Shoshana Feld-Sobol
Strategic and Corporate Communication (’17)

So much has changed since entering my first year of college, it’s hard to remember what was going through my mind freshman year. When we enter college most of us are coming from our sheltered adolescent lives. We went to school, went to after school activities and came home to our families in the evening. When you go to college everything about your life changes. The idea of college conjures up a plethora of thoughts on what college is “supposed to be” filled with societal expectations of what the experience is, what it should be, and what it means to simply be a college student.

I have loved my time in college; but as a second semester senior looking back, there are definitely a few things I wish I knew… or at least knew earlier. Here are a list of my top five “what I wish I knew as a freshman” points of advice.

  1. Seek Opportunity
    There were so many times my freshman year that I didn’t feel like I was learning all that I wanted. I was in my required classes and that was great, but I felt like there was so much untapped potential learning that I wasn’t taking advantage of. It wasn’t until after my sophomore year that I really began seeking places to grow and ways to expand my horizon. I reached out to different faculty in my major and learned that I could do independent study or research for my professors. In my junior year I started working with Dr. Lisa Sparks helping her update her book, Talking Cancer. I learned so much working with Dr. Sparks. I was introduced to the various ways the medical field approaches the topic of cancer and cancer care. In addition to the research on Dr. Spark’s book, I helped with other projects dealing with health and food matters. The way I approach health and food now is completely changed after I did that research. I am now a vegan because of it.
  2. Join Clubs
    Join clubs with the intention of rising to leadership positions. This one is twofold; join clubs you love, simply because you love them, even if they don’t have a strong executive board, but also aim to find clubs that you see an upward trajectory for yourself. For example, my best friend started out as a coordinator for a student events club for a department she wasn’t too passionate about. The following year she rose up to director of a department she really liked and learned so much. Now, as a senior, she is the executive director of the entire club, the highest role. She loves what she does and has gained invaluable leadership skills; plus, she fully knows the ins and outs of starting off at the bottom and working her way to the top.
  3. Get a Job
    Get a job on campus. Having a job on campus has proven to be so helpful for me, even if I hated it. My first job on campus was in the fundraising department where I was a student caller. Not only did I make above minimum wage for this job (score) but I was also introduced to the concept of sales (which I’ve been told time and time again is a great skill to have in your professional toolbox). Even though I hated cold calling people, asking them for money, this job made me so much more comfortable talking to strangers, sticking to my agenda and going out of my comfort zone. Plus, it doesn’t look bad on a resume.
  4. Explore Different Majors
    When I first started college, I was convinced that I wanted to major in International Relations. I told my parents I was never going to change my major and that I knew this is what I wanted to do. Well, guess what? I changed my major. Surprised? Don’t be. College is the time to explore, it is the time to take all of your interests and dive into them.
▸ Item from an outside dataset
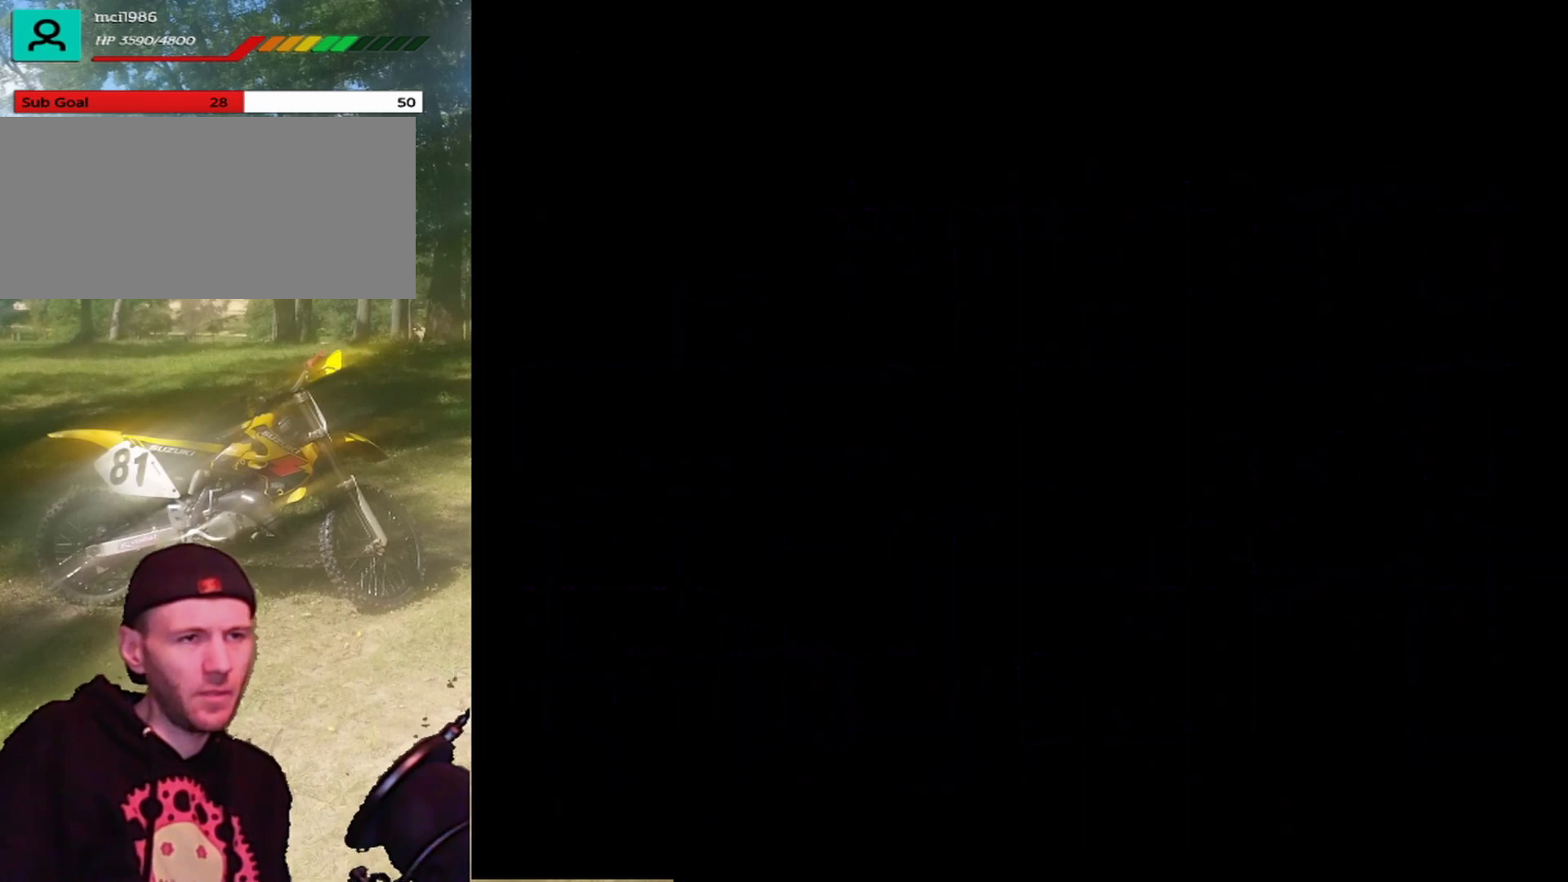
{"buttons": ["DPAD_RIGHT"], "events": []}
Unless you plan on going to graduate school there may never be a time in your life where you will have the opportunity to learn about so many different subjects. Chapman has a huge and diverse array of majors, minors, and clusters to choose from; dabble in as many as you can. You never know the impact one class might have on you or the connections you may make from one teacher. I have a friend who started Chapman as a Sociology Major then took a nutrition class for her science general graduation requirement and ended up adding a minor in nutrition. She’s even mentioned becoming a nutritionist post graduation. A lot can change in four years.
  5. Take a January Class
    Enroll in an inter term class that is outside of your major or a travel course if you can (see my travel article for more on this). This piece of advice is related to the one above but I cannot stress it enough. I’m a Strategic and Corporate Communication Major. I wanted to add on a Business Minor but realized I wouldn’t have enough time before I graduated to complete it. I went through the list of clusters that were similar to business and found Social Entrepreneurship and Leadership. I thought “hey, entrepreneurship is a facet of business, I’ll add that!” In an effort to complete my cluster quickly, I signed up for an inter term travel course called, Road Maps to Silicon Valley, which I solely took because it fulfilled my cluster requirement and was close to my home of San Francisco. This, on a whim decision, was another choice I made over the past four years that changed my life. I got an in depth look at the world of Silicon Valley which will practically be “my backyard” when I move back to San Francisco in May. I learned a colossal amount about venture capital, entrepreneurship, the power of a strong business team and so much more. After this class I decided I wanted to work at a startup which is where I’m interning now; something I never would have pursued if I didn’t take that inter term class.

In conclusion, college is an incredible time filled with bountiful opportunities, endless social events, great resources, an amazing network of students, who will become friends, and so much more. There are so many ways you can take advantage of all that Chapman University has to offer and it’s just so important to trust the process. Go out of your comfort zone, meet new people, go to your professors office hours, find a mentor… do everything you can to fully immerse yourself in the college environment and always keep in mind that when it comes down to it, everything will fall into place.